:: Provided records ::
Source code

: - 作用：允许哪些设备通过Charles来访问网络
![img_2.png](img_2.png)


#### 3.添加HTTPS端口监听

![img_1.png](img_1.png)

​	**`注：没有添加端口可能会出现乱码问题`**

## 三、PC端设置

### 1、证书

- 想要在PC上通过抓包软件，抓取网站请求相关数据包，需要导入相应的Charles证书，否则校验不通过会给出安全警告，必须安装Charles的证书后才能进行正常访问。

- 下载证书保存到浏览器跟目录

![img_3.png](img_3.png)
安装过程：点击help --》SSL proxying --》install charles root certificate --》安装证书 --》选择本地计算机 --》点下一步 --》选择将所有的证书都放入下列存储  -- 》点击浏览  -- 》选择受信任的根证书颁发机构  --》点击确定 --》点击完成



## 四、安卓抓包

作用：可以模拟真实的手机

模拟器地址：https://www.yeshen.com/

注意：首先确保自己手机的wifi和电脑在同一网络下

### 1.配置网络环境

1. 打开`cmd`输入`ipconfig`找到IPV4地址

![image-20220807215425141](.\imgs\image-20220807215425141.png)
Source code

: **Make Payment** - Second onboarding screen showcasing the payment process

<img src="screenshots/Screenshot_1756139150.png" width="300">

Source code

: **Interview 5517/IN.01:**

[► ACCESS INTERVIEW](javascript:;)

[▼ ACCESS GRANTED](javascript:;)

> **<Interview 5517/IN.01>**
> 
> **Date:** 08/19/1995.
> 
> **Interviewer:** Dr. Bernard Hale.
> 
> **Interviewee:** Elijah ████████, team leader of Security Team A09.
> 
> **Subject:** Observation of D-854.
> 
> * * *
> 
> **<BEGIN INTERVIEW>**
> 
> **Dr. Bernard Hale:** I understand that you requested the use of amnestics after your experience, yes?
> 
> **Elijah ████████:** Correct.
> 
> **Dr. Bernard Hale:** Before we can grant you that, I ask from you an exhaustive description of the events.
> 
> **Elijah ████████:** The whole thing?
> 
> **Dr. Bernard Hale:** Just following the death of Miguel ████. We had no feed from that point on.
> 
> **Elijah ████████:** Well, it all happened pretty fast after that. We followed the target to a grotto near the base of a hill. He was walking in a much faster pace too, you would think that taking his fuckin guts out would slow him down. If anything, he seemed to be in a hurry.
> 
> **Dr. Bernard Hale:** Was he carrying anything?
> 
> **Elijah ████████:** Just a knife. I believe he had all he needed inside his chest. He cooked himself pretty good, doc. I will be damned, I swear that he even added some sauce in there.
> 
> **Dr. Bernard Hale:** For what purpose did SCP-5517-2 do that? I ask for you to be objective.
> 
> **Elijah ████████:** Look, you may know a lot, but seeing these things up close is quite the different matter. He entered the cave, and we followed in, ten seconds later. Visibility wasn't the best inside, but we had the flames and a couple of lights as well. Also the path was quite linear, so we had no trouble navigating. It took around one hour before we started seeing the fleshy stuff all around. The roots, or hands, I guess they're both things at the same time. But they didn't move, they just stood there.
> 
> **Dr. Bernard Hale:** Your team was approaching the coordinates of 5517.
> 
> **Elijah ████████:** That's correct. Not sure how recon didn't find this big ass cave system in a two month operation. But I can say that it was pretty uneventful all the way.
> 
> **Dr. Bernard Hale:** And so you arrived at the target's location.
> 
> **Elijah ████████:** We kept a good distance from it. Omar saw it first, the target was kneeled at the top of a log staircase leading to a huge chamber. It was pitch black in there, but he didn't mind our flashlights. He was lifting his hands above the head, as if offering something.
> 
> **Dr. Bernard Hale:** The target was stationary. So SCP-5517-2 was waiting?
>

:: Goal of the exercise ::
Convert the source text of every item above into a JSON list of strings, one string per line, with blank lines omitted.

:: The answer ::
[
  "Source code",
  ": - 作用：允许哪些设备通过Charles来访问网络",
  "![img_2.png](img_2.png)",
  "#### 3.添加HTTPS端口监听",
  "![img_1.png](img_1.png)",
  "​\t**`注：没有添加端口可能会出现乱码问题`**",
  "## 三、PC端设置",
  "### 1、证书",
  "- 想要在PC上通过抓包软件，抓取网站请求相关数据包，需要导入相应的Charles证书，否则校验不通过会给出安全警告，必须安装Charles的证书后才能进行正常访问。",
  "- 下载证书保存到浏览器跟目录",
  "![img_3.png](img_3.png)",
  "安装过程：点击help --》SSL proxying --》install charles root certificate --》安装证书 --》选择本地计算机 --》点下一步 --》选择将所有的证书都放入下列存储  -- 》点击浏览  -- 》选择受信任的根证书颁发机构  --》点击确定 --》点击完成",
  "## 四、安卓抓包",
  "作用：可以模拟真实的手机",
  "模拟器地址：https://www.yeshen.com/",
  "注意：首先确保自己手机的wifi和电脑在同一网络下",
  "### 1.配置网络环境",
  "1. 打开`cmd`输入`ipconfig`找到IPV4地址",
  "![image-20220807215425141](.\\imgs\\image-20220807215425141.png)",
  "Source code",
  ": **Make Payment** - Second onboarding screen showcasing the payment process",
  "<img src=\"screenshots/Screenshot_1756139150.png\" width=\"300\">",
  "Source code",
  ": **Interview 5517/IN.01:**",
  "[► ACCESS INTERVIEW](javascript:;)",
  "[▼ ACCESS GRANTED](javascript:;)",
  "> **<Interview 5517/IN.01>**",
  "> ",
  "> **Date:** 08/19/1995.",
  "> ",
  "> **Interviewer:** Dr. Bernard Hale.",
  "> ",
  "> **Interviewee:** Elijah ████████, team leader of Security Team A09.",
  "> ",
  "> **Subject:** Observation of D-854.",
  "> ",
  "> * * *",
  "> ",
  "> **<BEGIN INTERVIEW>**",
  "> ",
  "> **Dr. Bernard Hale:** I understand that you requested the use of amnestics after your experience, yes?",
  "> ",
  "> **Elijah ████████:** Correct.",
  "> ",
  "> **Dr. Bernard Hale:** Before we can grant you that, I ask from you an exhaustive description of the events.",
  "> ",
  "> **Elijah ████████:** The whole thing?",
  "> ",
  "> **Dr. Bernard Hale:** Just following the death of Miguel ████. We had no feed from that point on.",
  "> ",
  "> **Elijah ████████:** Well, it all happened pretty fast after that. We followed the target to a grotto near the base of a hill. He was walking in a much faster pace too, you would think that taking his fuckin guts out would slow him down. If anything, he seemed to be in a hurry.",
  "> ",
  "> **Dr. Bernard Hale:** Was he carrying anything?",
  "> ",
  "> **Elijah ████████:** Just a knife. I believe he had all he needed inside his chest. He cooked himself pretty good, doc. I will be damned, I swear that he even added some sauce in there.",
  "> ",
  "> **Dr. Bernard Hale:** For what purpose did SCP-5517-2 do that? I ask for you to be objective.",
  "> ",
  "> **Elijah ████████:** Look, you may know a lot, but seeing these things up close is quite the different matter. He entered the cave, and we followed in, ten seconds later. Visibility wasn't the best inside, but we had the flames and a couple of lights as well. Also the path was quite linear, so we had no trouble navigating. It took around one hour before we started seeing the fleshy stuff all around. The roots, or hands, I guess they're both things at the same time. But they didn't move, they just stood there.",
  "> ",
  "> **Dr. Bernard Hale:** Your team was approaching the coordinates of 5517.",
  "> ",
  "> **Elijah ████████:** That's correct. Not sure how recon didn't find this big ass cave system in a two month operation. But I can say that it was pretty uneventful all the way.",
  "> ",
  "> **Dr. Bernard Hale:** And so you arrived at the target's location.",
  "> ",
  "> **Elijah ████████:** We kept a good distance from it. Omar saw it first, the target was kneeled at the top of a log staircase leading to a huge chamber. It was pitch black in there, but he didn't mind our flashlights. He was lifting his hands above the head, as if offering something.",
  "> ",
  "> **Dr. Bernard Hale:** The target was stationary. So SCP-5517-2 was waiting?",
  ">"
]